Chapter Six.
Discloses Certain Strange Facts.
As Big Ben boomed forth twelve o’clock over London that same night the supper-room at the Savoy was filled to overflowing with a boisterous, well-dressed crowd of after-theatre revellers. The scene was brighter and gayer perhaps than any other scene at that hour in all the giant city. The “smart set,” that slangy, vulgar result of society’s degeneration, was as largely represented as usual; the women were fair, the jewels sparkled, the dresses were rich, and in the atmosphere was that restlessness, that perpetual craze for excitement which proves so attractive to habitués of the place.
Every table in the great room was engaged, and the company was essentially le monde ou l’on s’amuse. But you probably have sat there amid the hurrying of the waiters, the hum of voices, the loud laughter of “smart women,” the clinking of champagne-glasses, that babel of noise drowned by the waltzes played by the Hungarian band. The air was heavy with the combined odour of a hundred perfumes, the fresh flowers drooped upon the tables, and the merry company crowded into that last half-hour all the merriment they could before the lights were lowered.
At such places one sees exhibited in public the full, true, and sole omnipotence of money—how it wins the impoverished great ones to be guests of its possessor, how it purchases the smiles of the haughtiest, the favours of the most exclusive.
Lazily watching that animated scene, the two men who had been guests at Orton, Dubard and Borselli, were sitting apart at a small table near the window.

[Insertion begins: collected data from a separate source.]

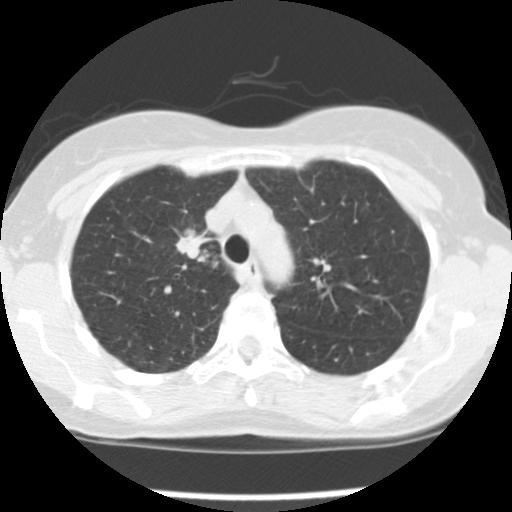
Low-dose screening chest CT, one axial slice; slice 117 of 157 in the series (ordered by position); reconstruction kernel STANDARD; 120 kVp; lung window (W 1500 / L -600 HU); 512 × 512 image matrix, field of view 282 × 282 mm.
Outlined on this slice (expert manual segmentation):
- lesion 1 (tumor, upper lobe of right lung): box from (x=176, y=229) to (x=211, y=259) px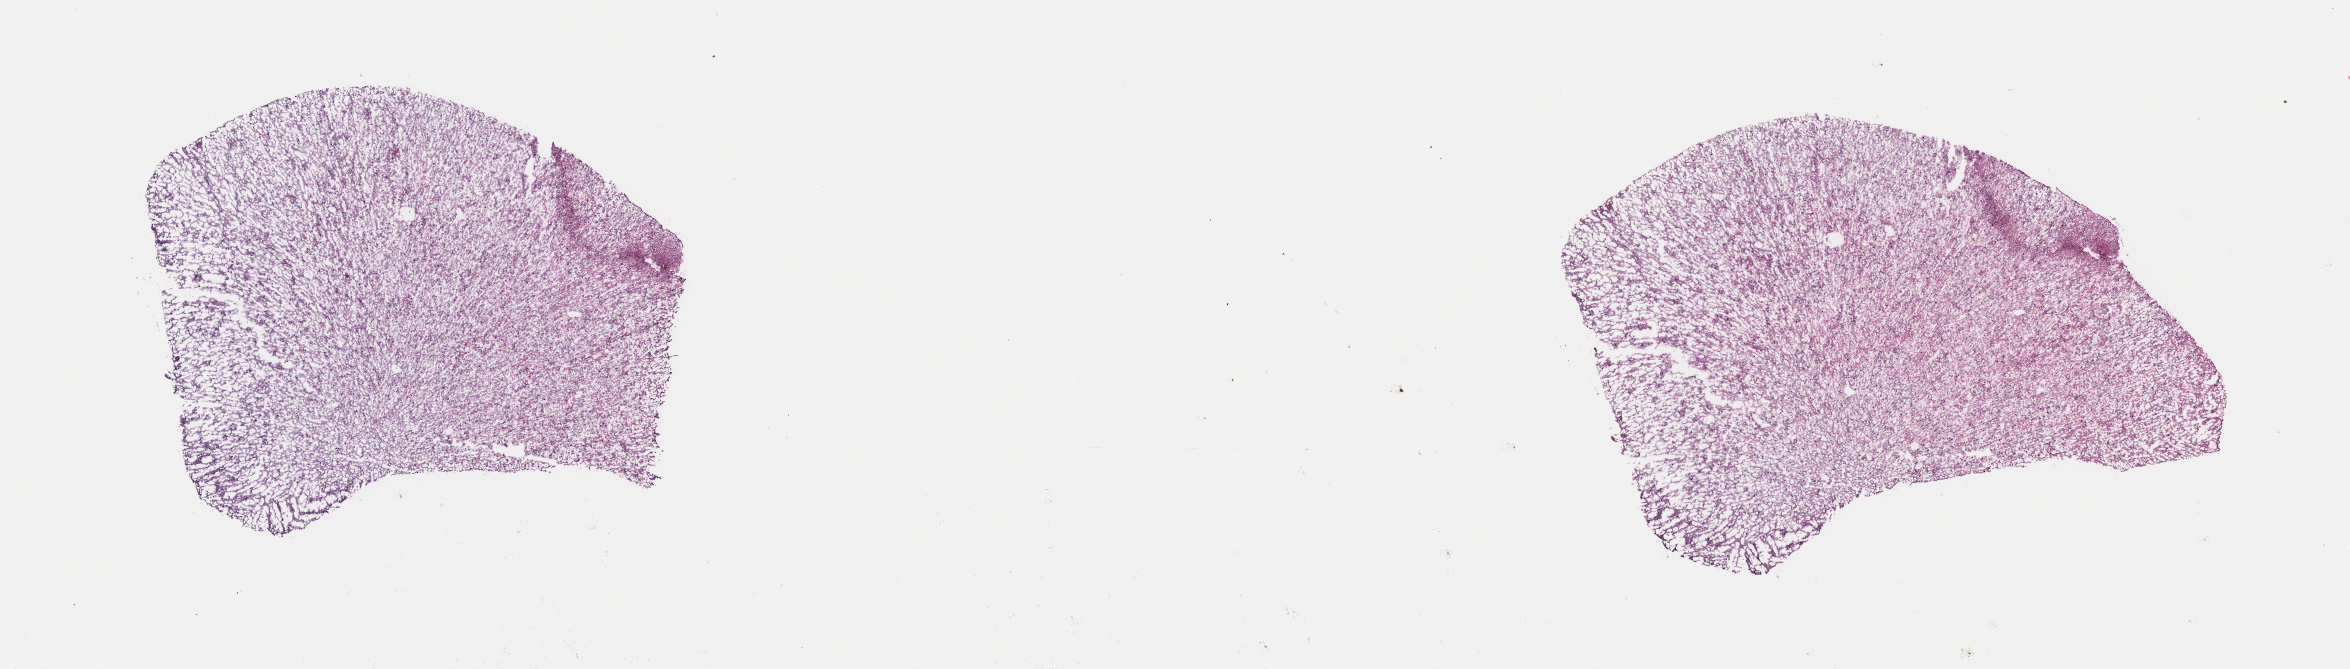
Hematoxylin and eosin (H&E) stained whole-slide image, whole scanned area (about 18.5 x 5.3 mm) shown as a low-resolution overview; frozen section from the top of the tissue portion; sample: primary tumour, brain. Patient: male, age at initial diagnosis 24 years. Histologic grade: G2 (moderately differentiated). Slide review estimates, as recorded: tumour cells 20%, tumour nuclei 80%, normal cells 10%, stromal cells 70%, necrosis 0%. Inflammatory infiltration, as recorded: lymphocyte infiltration 0%, monocyte infiltration 0%, neutrophil infiltration 0%.
Laterality: left. Histologic diagnosis: Astrocytoma, NOS (cerebrum).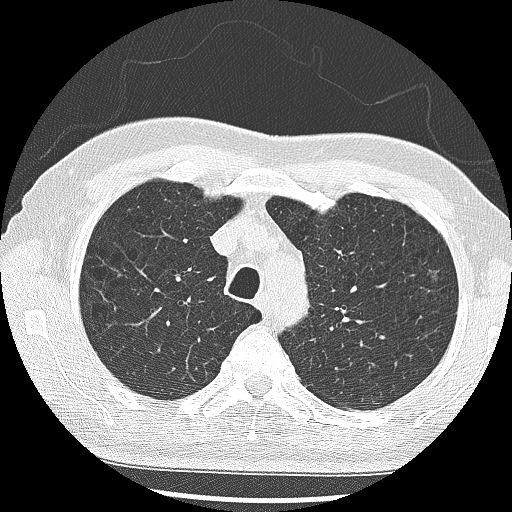
Low-dose screening chest CT, one axial slice. Slice 218 of 285 in the series (ordered by position). 120 kVp. Lung window (W 1500 / L -600 HU). 2.5 mm slice thickness. 512 × 512 image matrix, field of view 340 × 340 mm.
Structures marked on this image (outlined manually by an expert reader):
- lesion 1 (tumor, upper lobe of left lung): bounding box (x1, y1, x2, y2) in pixels: (431, 273, 443, 284)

A bottle of Krug stood between them, and as they leaned their elbows on the table they criticised their fellow-guests, speaking in Italian, so that their remarks should not be understood by their neighbours.
The band had just concluded Desgranges’ “Jalouse,” that air so reminiscent of the terrace of the Café de Paris at Monte Carlo, the leader had bowed to the company, and the waiters were busy collecting the banknotes with which the bills were in most cases paid, when the Italian drained his glass, saying—
“Let us go! I’ve had enough of this! Come on to Claridge’s with me for a final cigar.”